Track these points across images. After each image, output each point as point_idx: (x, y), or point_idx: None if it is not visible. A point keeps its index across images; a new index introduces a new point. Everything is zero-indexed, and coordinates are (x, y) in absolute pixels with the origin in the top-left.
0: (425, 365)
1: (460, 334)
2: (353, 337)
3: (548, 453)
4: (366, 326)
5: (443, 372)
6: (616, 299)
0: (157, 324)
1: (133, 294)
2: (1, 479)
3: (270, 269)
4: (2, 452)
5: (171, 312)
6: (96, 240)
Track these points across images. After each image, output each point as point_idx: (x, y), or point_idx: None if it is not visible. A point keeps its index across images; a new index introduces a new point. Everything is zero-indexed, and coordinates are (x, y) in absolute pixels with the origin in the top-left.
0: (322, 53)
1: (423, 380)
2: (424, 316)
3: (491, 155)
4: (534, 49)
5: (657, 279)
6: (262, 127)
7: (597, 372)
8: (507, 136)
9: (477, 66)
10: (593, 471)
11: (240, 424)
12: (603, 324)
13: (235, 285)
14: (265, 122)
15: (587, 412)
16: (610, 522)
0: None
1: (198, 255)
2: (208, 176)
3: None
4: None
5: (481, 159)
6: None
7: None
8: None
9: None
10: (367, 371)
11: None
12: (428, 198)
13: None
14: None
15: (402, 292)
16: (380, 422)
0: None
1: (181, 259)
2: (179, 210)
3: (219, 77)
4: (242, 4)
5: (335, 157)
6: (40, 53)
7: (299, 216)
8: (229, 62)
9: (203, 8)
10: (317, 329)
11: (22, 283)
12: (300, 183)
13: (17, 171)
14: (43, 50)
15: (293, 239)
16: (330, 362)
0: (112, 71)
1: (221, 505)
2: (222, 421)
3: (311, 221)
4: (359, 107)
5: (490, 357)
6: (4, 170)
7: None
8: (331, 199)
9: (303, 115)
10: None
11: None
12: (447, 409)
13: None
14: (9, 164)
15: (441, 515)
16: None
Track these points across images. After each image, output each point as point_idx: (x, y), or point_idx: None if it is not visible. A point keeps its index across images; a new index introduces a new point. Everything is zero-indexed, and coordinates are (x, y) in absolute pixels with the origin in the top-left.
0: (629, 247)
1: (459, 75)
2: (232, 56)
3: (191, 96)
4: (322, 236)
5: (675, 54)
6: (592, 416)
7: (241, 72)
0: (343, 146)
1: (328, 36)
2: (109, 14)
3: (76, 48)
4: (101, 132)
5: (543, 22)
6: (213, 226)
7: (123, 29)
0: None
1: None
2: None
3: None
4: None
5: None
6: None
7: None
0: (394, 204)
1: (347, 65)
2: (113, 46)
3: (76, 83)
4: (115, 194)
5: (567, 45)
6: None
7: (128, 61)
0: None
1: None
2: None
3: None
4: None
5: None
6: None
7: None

..............................

** Görev Tanımı **
Satırları en baştan başlayıp "6: (96, 240)" bulunan satırda bitecek şekilde yeniden yazarak güncelle. Bu aralıkta "Track these points" yerine "Follow these points" koy ve geri kalan her şeyi aynen koru.

** Alıştırma Çıktısı **
Follow these points across images. After each image, output each point as point_idx: (x, y), or point_idx: None if it is not visible. A point keeps its index across images; a new index introduces a new point. Everything is zero-indexed, and coordinates are (x, y) in absolute pixels with the origin in the top-left.
0: (425, 365)
1: (460, 334)
2: (353, 337)
3: (548, 453)
4: (366, 326)
5: (443, 372)
6: (616, 299)
0: (157, 324)
1: (133, 294)
2: (1, 479)
3: (270, 269)
4: (2, 452)
5: (171, 312)
6: (96, 240)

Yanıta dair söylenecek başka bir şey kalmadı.